• [Aim of the exercise]: After removing every image, reproduce the data exactly as it appears.

• [Recorded data]:
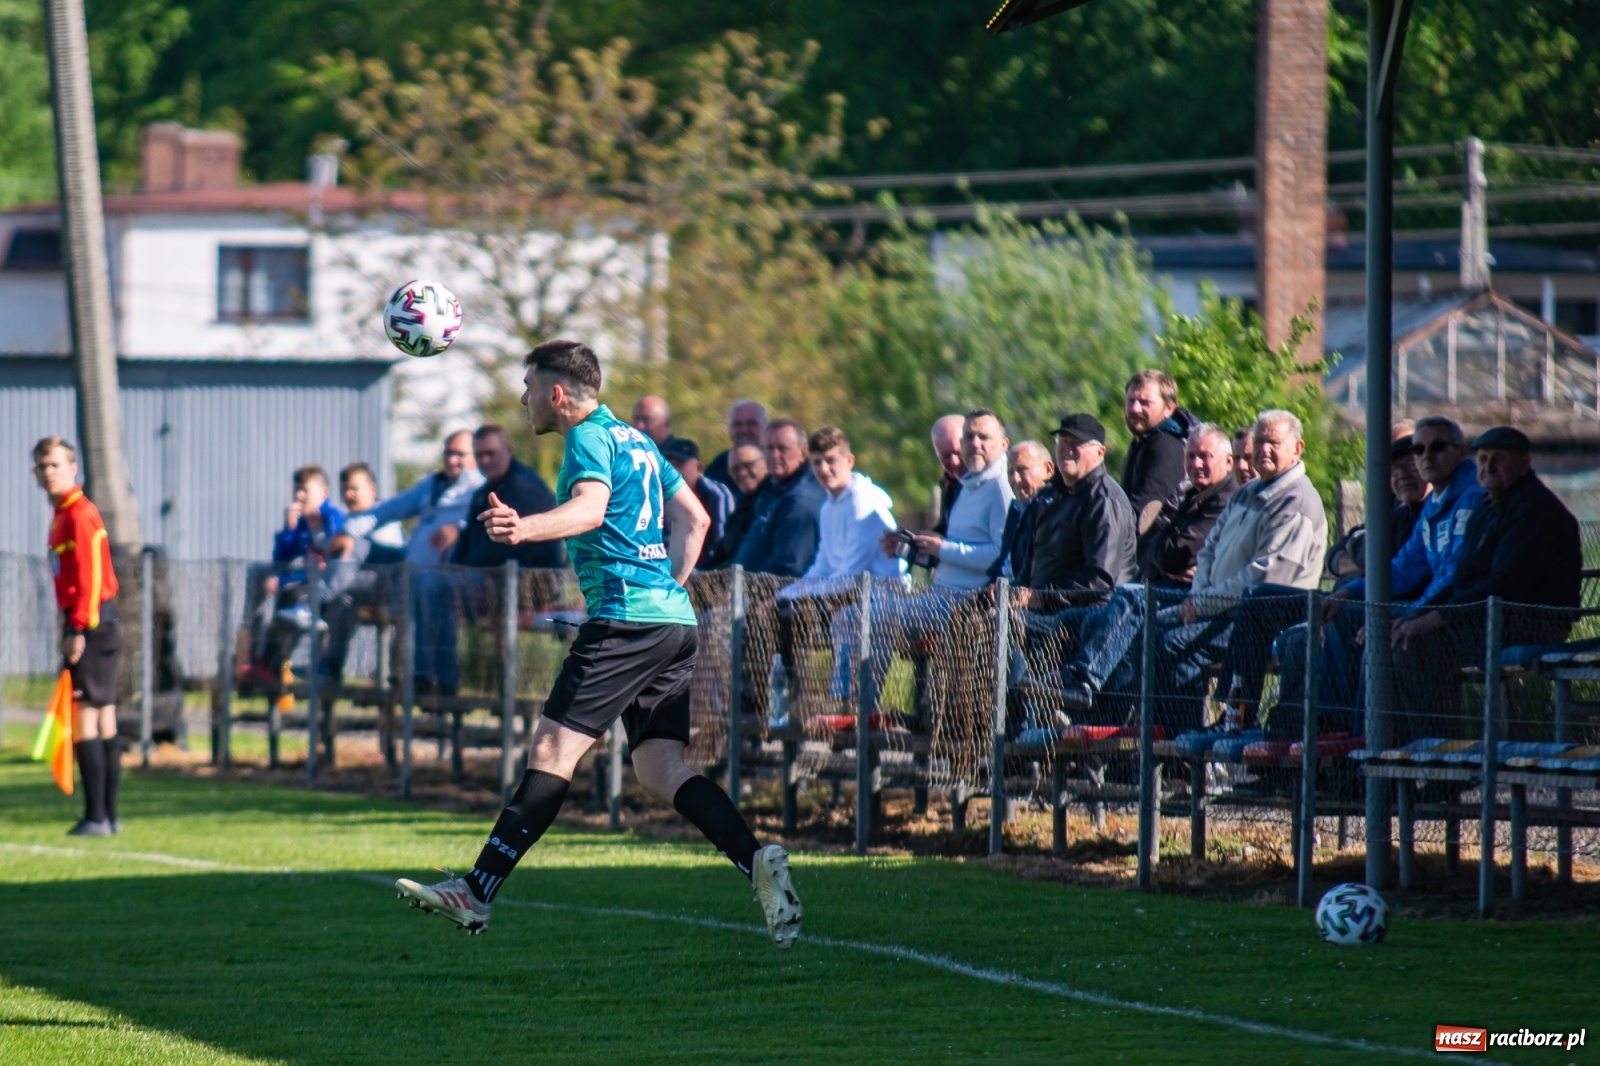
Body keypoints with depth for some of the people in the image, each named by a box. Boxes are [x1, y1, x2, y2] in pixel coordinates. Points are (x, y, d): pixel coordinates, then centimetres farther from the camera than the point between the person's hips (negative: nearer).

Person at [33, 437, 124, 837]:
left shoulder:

• [Reply to the task]:
Body keypoints with depth for some of the people in the image, each named by a box. Boxes are [x1, y1, x2, y2] in pixel coordinates. Points are (x, y, d): pixel coordinates, then centimetres farther from the camera than the point between the person's hips (negative: nearer).

Person at [33, 437, 124, 837]:
left shoulder:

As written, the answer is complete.